- **Data extracts**:
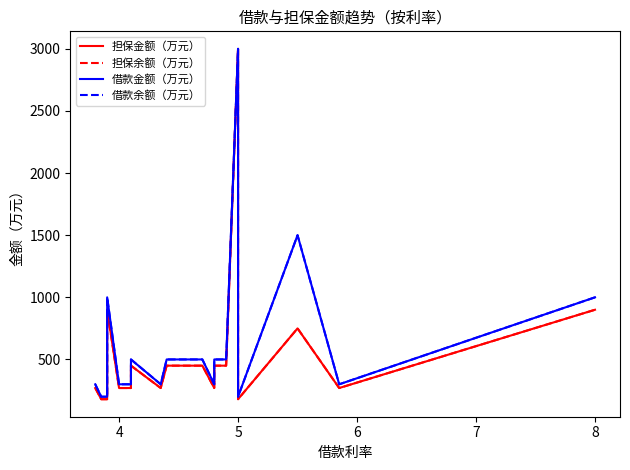

Is the value of 担保金额（万元） at 5 greater than the value of 借款余额（万元） at 3?

No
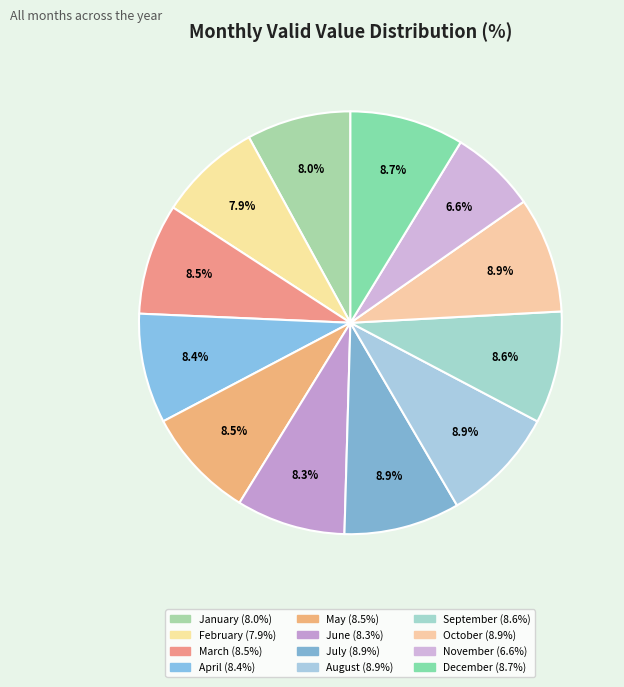

To the nearest percent, what is the combined percentage of September and March?

17%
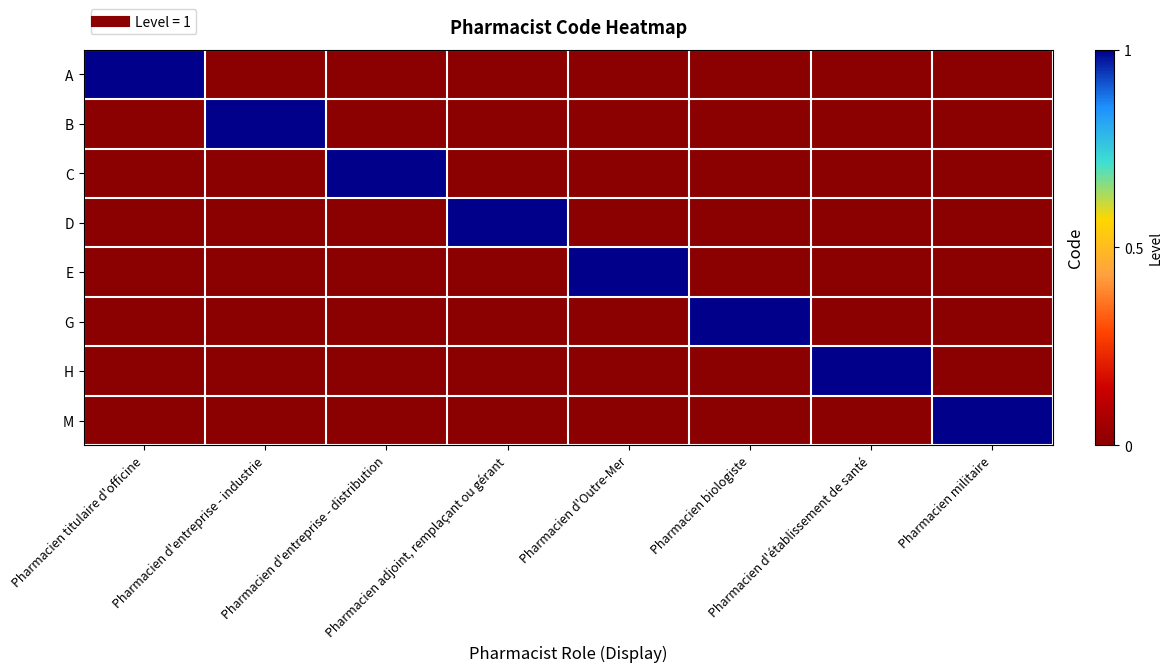

At Pharmacien d'entreprise - industrie, list the series in order from largest to smallest.

B, A, C, D, E, G, H, M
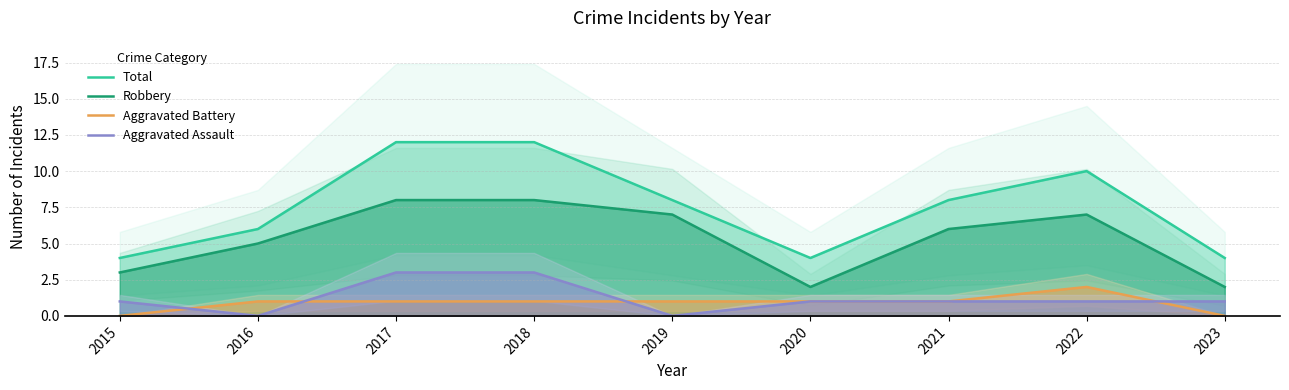

How many Aggravated Battery values are between 1 and 2?

7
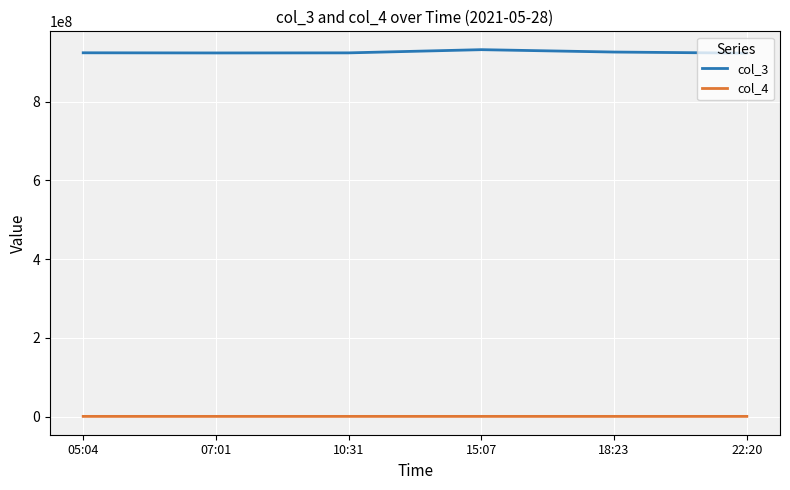

True or false: col_3 and col_4 cross at least once.

False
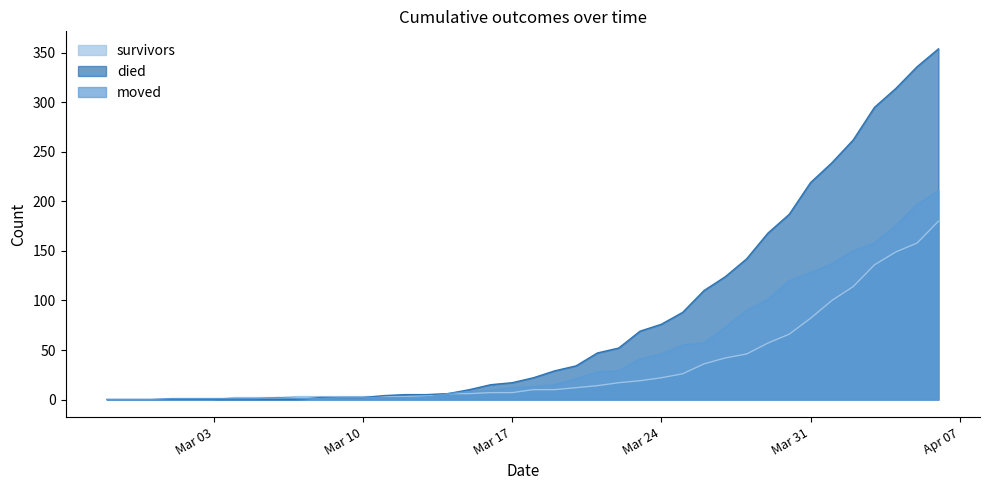

Reading right to left, list all the values displayed in this chart.

survivors: 180	158	149	136	114	100	82	66	57	46	42	36	26	22	19	17	14	12	10	10	7	7	6	6	4	3	3	3	3	3	3	2	2	2	0	0	0	0	0	0
died: 354	336	314	295	262	239	219	187	168	142	124	110	88	76	69	52	47	34	29	22	17	15	10	6	5	5	4	2	2	2	0	0	0	0	0	0	0	0	0	0
moved: 211	197	176	158	150	137	128	120	101	90	73	57	55	46	41	29	28	21	15	13	12	9	8	6	2	2	2	2	2	1	1	2	1	1	1	1	1	0	0	0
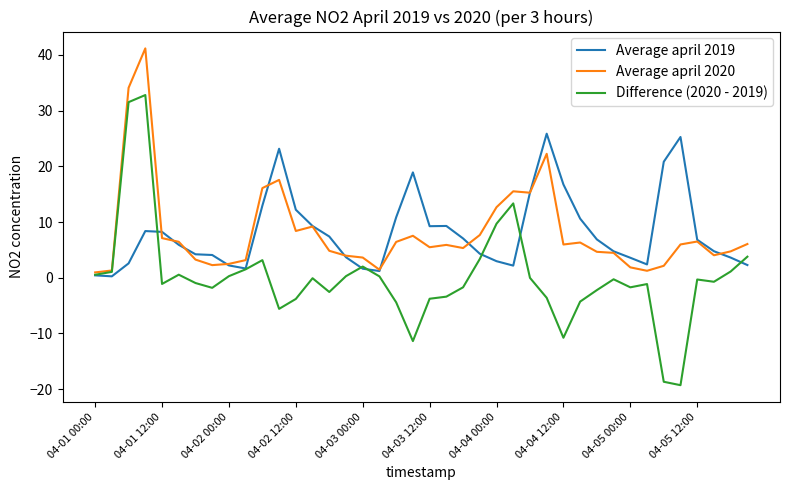

Rank the series by their maximum value, from lowest to highest.

Average april 2019, Difference (2020 - 2019), Average april 2020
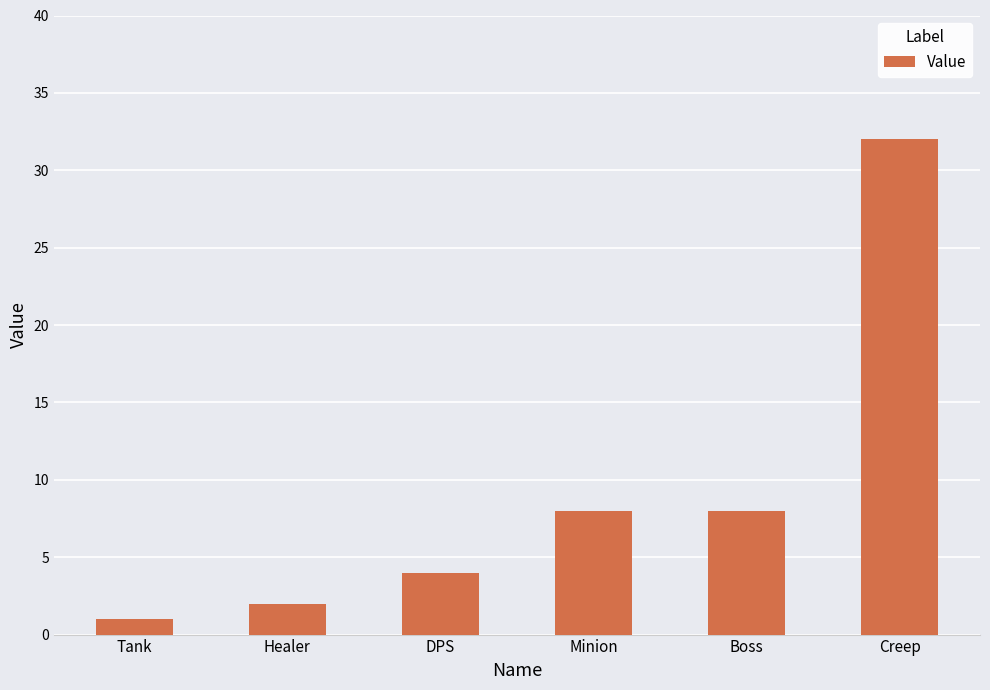

Reading left to right, list all the values displayed in this chart.

Tank=1	Healer=2	DPS=4	Minion=8	Boss=8	Creep=32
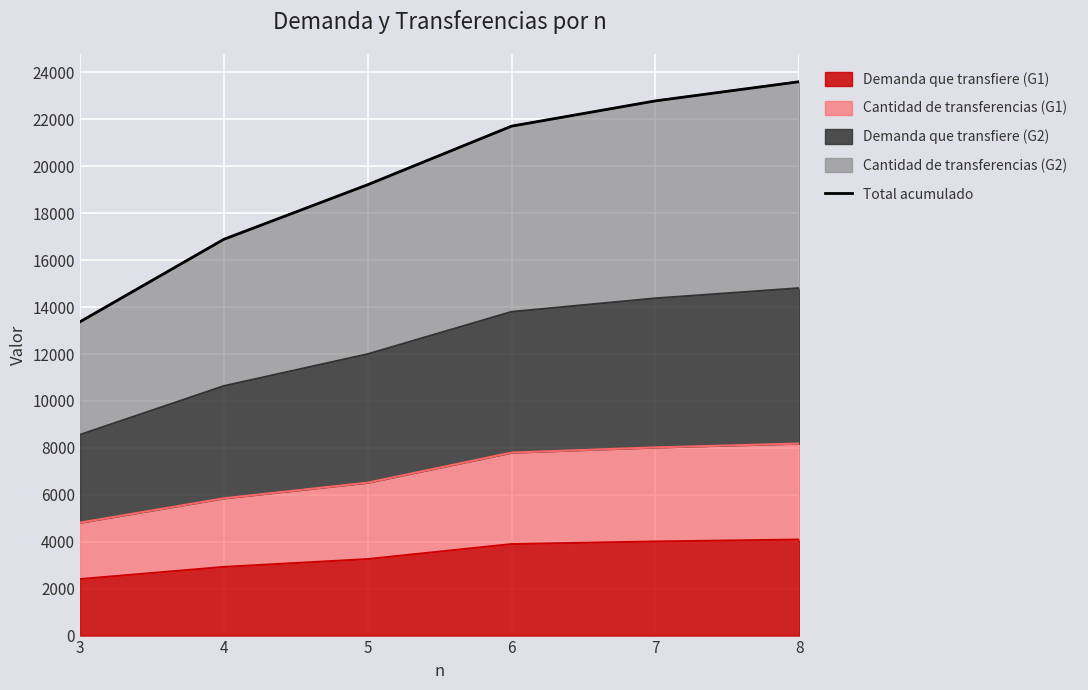

Reading left to right, what are all the values shown in this chart?

13374.0	16889.6	19215.7	21711.5	22788.0	23605.6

- **To do**:
Print every one of the records above word for word, leaving out the pictures.

- **Solution for this exercise**:
Is the value of 担保金额（万元） at 5 greater than the value of 借款余额（万元） at 3?

No

To the nearest percent, what is the combined percentage of September and March?

17%

At Pharmacien d'entreprise - industrie, list the series in order from largest to smallest.

B, A, C, D, E, G, H, M

How many Aggravated Battery values are between 1 and 2?

7

True or false: col_3 and col_4 cross at least once.

False

Reading right to left, list all the values displayed in this chart.

survivors: 180	158	149	136	114	100	82	66	57	46	42	36	26	22	19	17	14	12	10	10	7	7	6	6	4	3	3	3	3	3	3	2	2	2	0	0	0	0	0	0
died: 354	336	314	295	262	239	219	187	168	142	124	110	88	76	69	52	47	34	29	22	17	15	10	6	5	5	4	2	2	2	0	0	0	0	0	0	0	0	0	0
moved: 211	197	176	158	150	137	128	120	101	90	73	57	55	46	41	29	28	21	15	13	12	9	8	6	2	2	2	2	2	1	1	2	1	1	1	1	1	0	0	0

Rank the series by their maximum value, from lowest to highest.

Average april 2019, Difference (2020 - 2019), Average april 2020

Reading left to right, list all the values displayed in this chart.

Tank=1	Healer=2	DPS=4	Minion=8	Boss=8	Creep=32

Reading left to right, what are all the values shown in this chart?

13374.0	16889.6	19215.7	21711.5	22788.0	23605.6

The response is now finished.